A-2: Regarding the relationship between ONE's performance and shareholder returns, our shareholder return policy places emphasis on cash flow. While we are always mindful of shareholder returns based on cash flow, ONE’s profit and loss statement does not directly correspond to our cash flow. Since our cash flow originates from the dividends paid by ONE, it would be misleading to say that the impact of any decreased performance would be small. However, please understand that even if ONE's performance or the containership market were to deteriorate somewhat, we have determined that this would not have a significant impact on “K” Line’s ability to provide shareholder returns.
At this point, it is very difficult to predict how ONE will perform in fiscal 2025 and 2026, but I think the biggest factor will be when the Suez Canal can become viable again. At this point, ONE has no estimate for when shipping through the Suez Canal might resume. Even if it does become viable, reorganizing services will take several months. Accordingly, we do not currently anticipate a return to the Suez Canal in the first half of 2025.

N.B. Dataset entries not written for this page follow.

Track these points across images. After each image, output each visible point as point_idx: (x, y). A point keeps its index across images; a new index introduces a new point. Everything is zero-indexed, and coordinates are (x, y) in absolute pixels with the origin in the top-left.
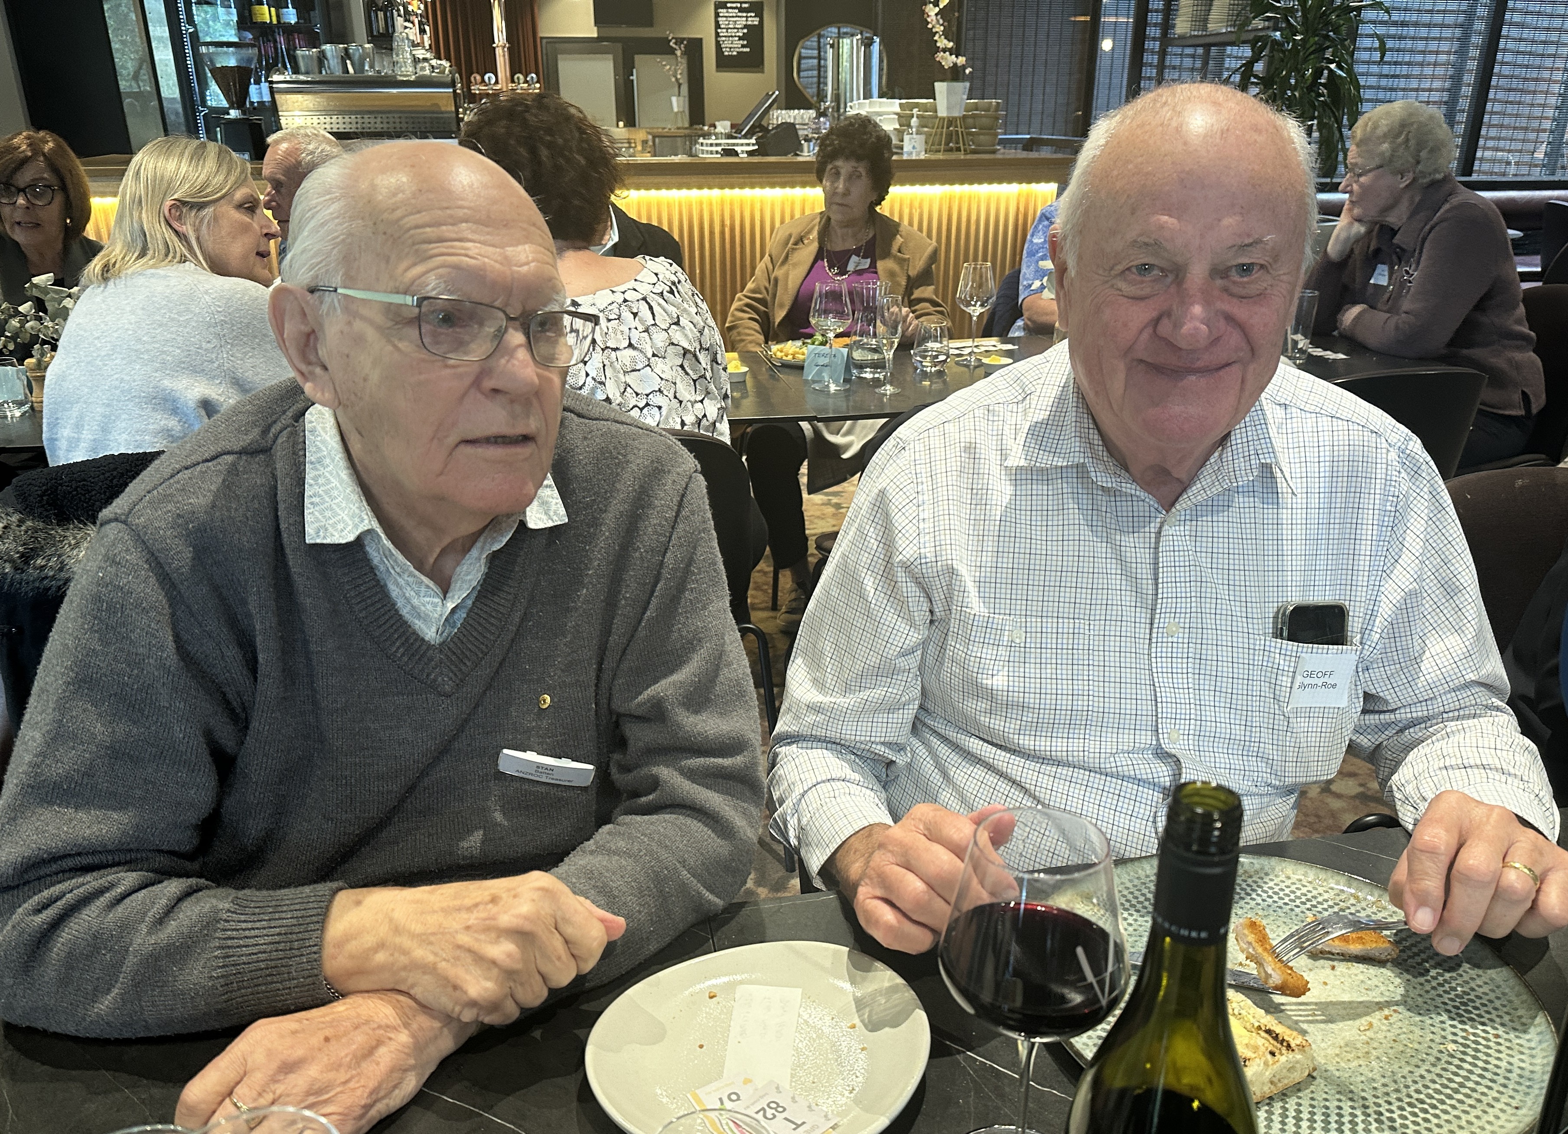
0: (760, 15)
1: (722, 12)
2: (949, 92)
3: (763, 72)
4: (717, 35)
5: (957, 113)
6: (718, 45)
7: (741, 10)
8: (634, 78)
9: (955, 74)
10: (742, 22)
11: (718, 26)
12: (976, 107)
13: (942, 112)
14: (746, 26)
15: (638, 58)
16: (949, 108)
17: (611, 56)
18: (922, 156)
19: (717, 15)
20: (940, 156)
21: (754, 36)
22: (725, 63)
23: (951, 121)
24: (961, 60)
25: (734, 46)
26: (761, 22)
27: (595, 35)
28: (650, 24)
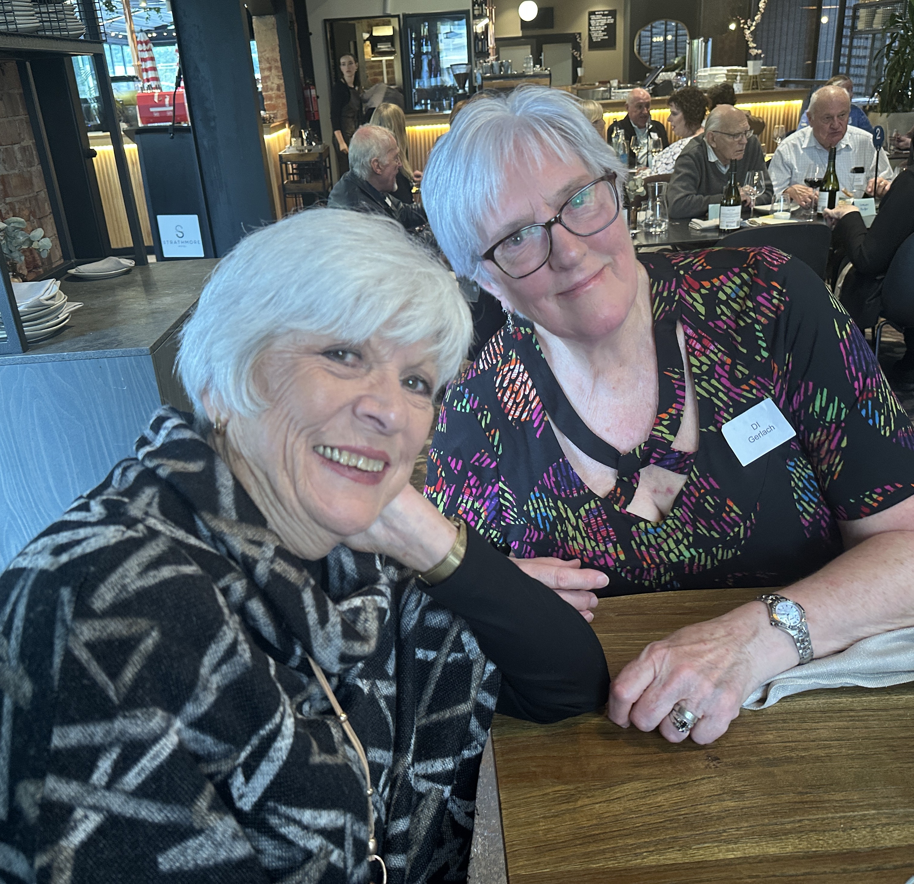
0: (614, 17)
1: (593, 17)
2: (754, 65)
3: (615, 49)
4: (590, 30)
5: (757, 73)
6: (590, 35)
7: (604, 15)
8: (542, 57)
9: (756, 57)
10: (604, 22)
11: (590, 25)
12: (765, 70)
13: (751, 73)
14: (606, 24)
15: (545, 47)
16: (754, 71)
17: (529, 47)
18: (742, 92)
19: (590, 19)
20: (750, 92)
21: (611, 29)
22: (594, 45)
23: (755, 77)
24: (760, 51)
25: (599, 36)
26: (615, 21)
27: (520, 34)
28: (552, 27)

Given this situation, ONE is preparing a medium-term earnings plan. Originally, we expected the market to soften in 2024 and 2025 due to the supply-demand balance. However, in 2024, due to the situation in the Middle East, shipping had to be detoured around the Cape of Good Hope, which absorbed the expected increase in supply from newly delivered vessels. We recognize that at some point the Suez Canal will become viable again, and the supply-demand balance will loosen again. However, the key question is when that will happen, and when it does, to what extent the supply-demand balance will deteriorate or not, considering factors such as the scrapping of aged vessels. There are various factors to consider, but even if market conditions worsen, we remain hopeful and do not expect extended operational losses, as was the case in the container shipping industry in the past. Please remember that ONE's anticipated performance for fiscal 2025 and 2026 has already been factored into our Medium-term Management Plan to a certain extent.
【Other】
Q-1: I would like to pose this question to Mr. Igarashi, who will soon become the president & CEO. This might be more relevant to the next Medium-term Management Plan rather than the current one, but what unique elements would you like to incorporate? I believe that the president's major business decisions involve investment. Have you already identified any challenges in this area? Do you have any objectives you would like to share with us today?
A-1: The next Medium-term Management Plan is still some way off, but I am planning to further strengthen the three functions we have been working on under the current plan, namely, “safety and ship quality management”, “environment/technology”, and “digital transformation”. We will also work on the area of human resources and organizational development. Of course, the results of these efforts are already visible in various areas, such as the liquefied CO2 transportation business. However, I would like us to continue working even harder to ensure that this progress is more widely recognized both inside and outside the company.